We can also make a case for using CHP in existing buildings which already have gas boilers and do not have the electrical supply needed to utilise a heat pump. Again, it does not make sense to fit just a heat pump. But we do not want to use CHP to offset low-temperature heat pumps, it has to sit after a heat pump, offsetting the gas heater. Such an approach will still offer some carbon savings, definitely cost savings and, if that CHP is a low NOₓ appliance when compared to the boiler, then we also have NOₓ saving. At worst such a system is going to be carbon neutral, but cost and NOₓ effective.
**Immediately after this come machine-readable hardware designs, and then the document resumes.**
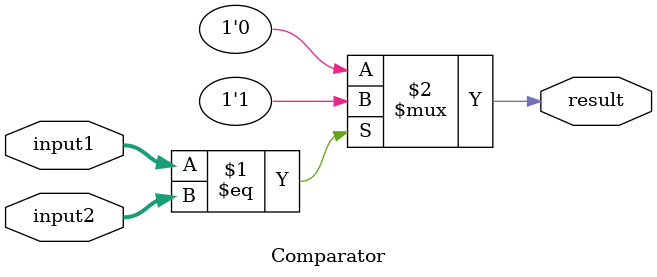
<source format=v>
module Comparator(
    input [31:0]input1 ,
    input [31:0]input2 ,
    output result
);
assign result = (input1 == input2) ? 1'b1 : 1'b0;
endmodule

</source>
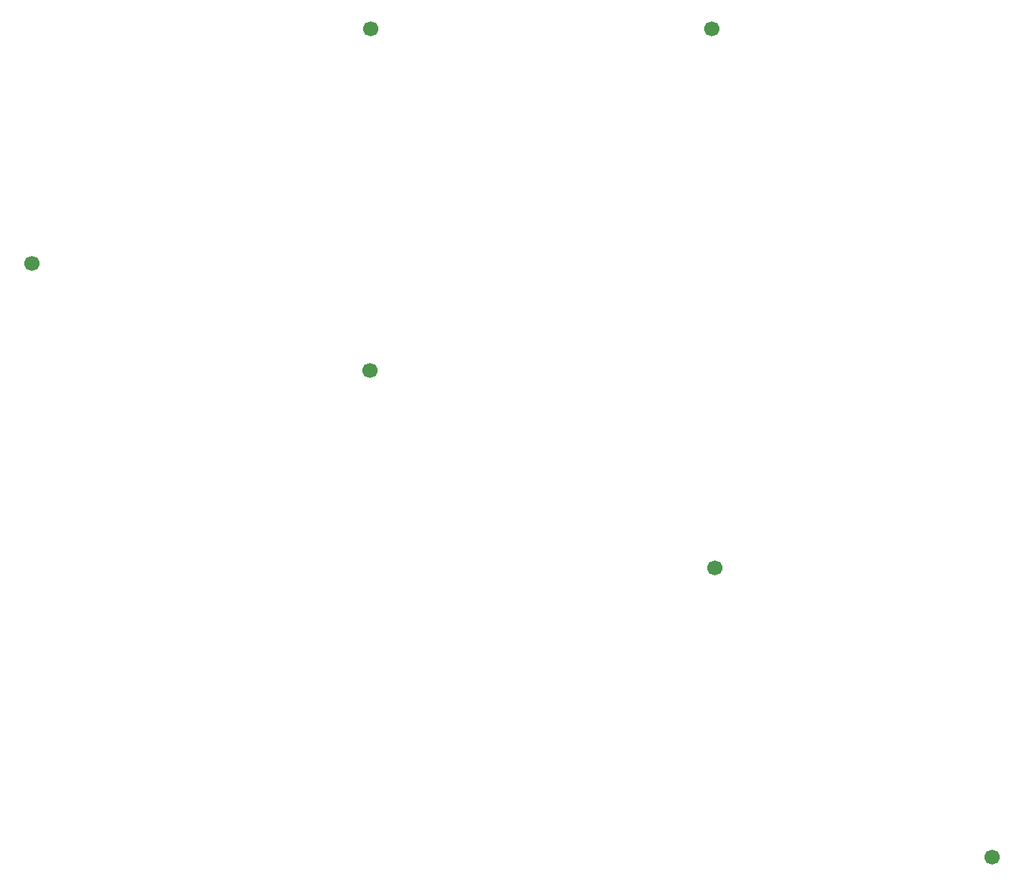
<source format=gts>
G04 #@! TF.GenerationSoftware,KiCad,Pcbnew,(6.0.5)*
G04 #@! TF.CreationDate,2022-10-04T21:25:23-03:00*
G04 #@! TF.ProjectId,bluejay_plate,626c7565-6a61-4795-9f70-6c6174652e6b,rev?*
G04 #@! TF.SameCoordinates,Original*
G04 #@! TF.FileFunction,Soldermask,Top*
G04 #@! TF.FilePolarity,Negative*
%FSLAX46Y46*%
G04 Gerber Fmt 4.6, Leading zero omitted, Abs format (unit mm)*
G04 Created by KiCad (PCBNEW (6.0.5)) date 2022-10-04 21:25:23*
%MOMM*%
%LPD*%
G01*
G04 APERTURE LIST*
%ADD10C,1.700000*%
G04 APERTURE END LIST*
D10*
X40230000Y-63820000D03*
X9000000Y28600000D03*
X-66800000Y2400000D03*
X9300000Y-31520000D03*
X-29150000Y-9550000D03*
X-29090000Y28590000D03*
M02*

</source>
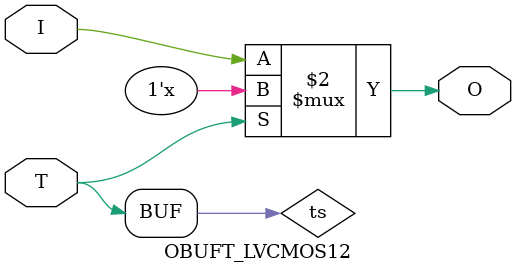
<source format=v>

/*

FUNCTION	: TRI-STATE OUTPUT BUFFER

*/

`celldefine
`timescale  100 ps / 10 ps

module OBUFT_LVCMOS12 (O, I, T);

    output O;

    input  I, T;

    or O1 (ts, 1'b0, T);
    bufif0 T1 (O, I, ts);

endmodule

</source>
The move towards all-electric in smaller buildings also reopens the door for solar thermal with better payback case and better carbon savings. Used in conjunction with low-temperature ASHPs in an arrangement to ensure that it offsets the high-grade source, it offers an alternate hybrid approach that does not require CHP. But we believe gas-fired m-CHP will continue to play a necessary role as part of many hybrid systems, achieving effective water temperatures for commercial applications whilst balancing running costs and savings.
As with any project, design what is best for the building. We would never advocate ignoring the risk of increasing air pollution locally with ‘dirty’ CHP systems, so if CHP is the best fit for your project’s needs then it is vital to choose the lowest NOX emitting equipment available. Right now, the Mayor of London is supporting the city’s Cleaner Heat Cashback scheme for SMEs, proposing scrapping of old gas boilers and replacing them with a variety of options including new efficient gas boilers. If we can demonstrate that m-CHP, either standalone or in a hybrid system, can offset condensing boiler run hours and make emissions cleaner then there is surely a place for the technology, even in the centre of our busiest cities.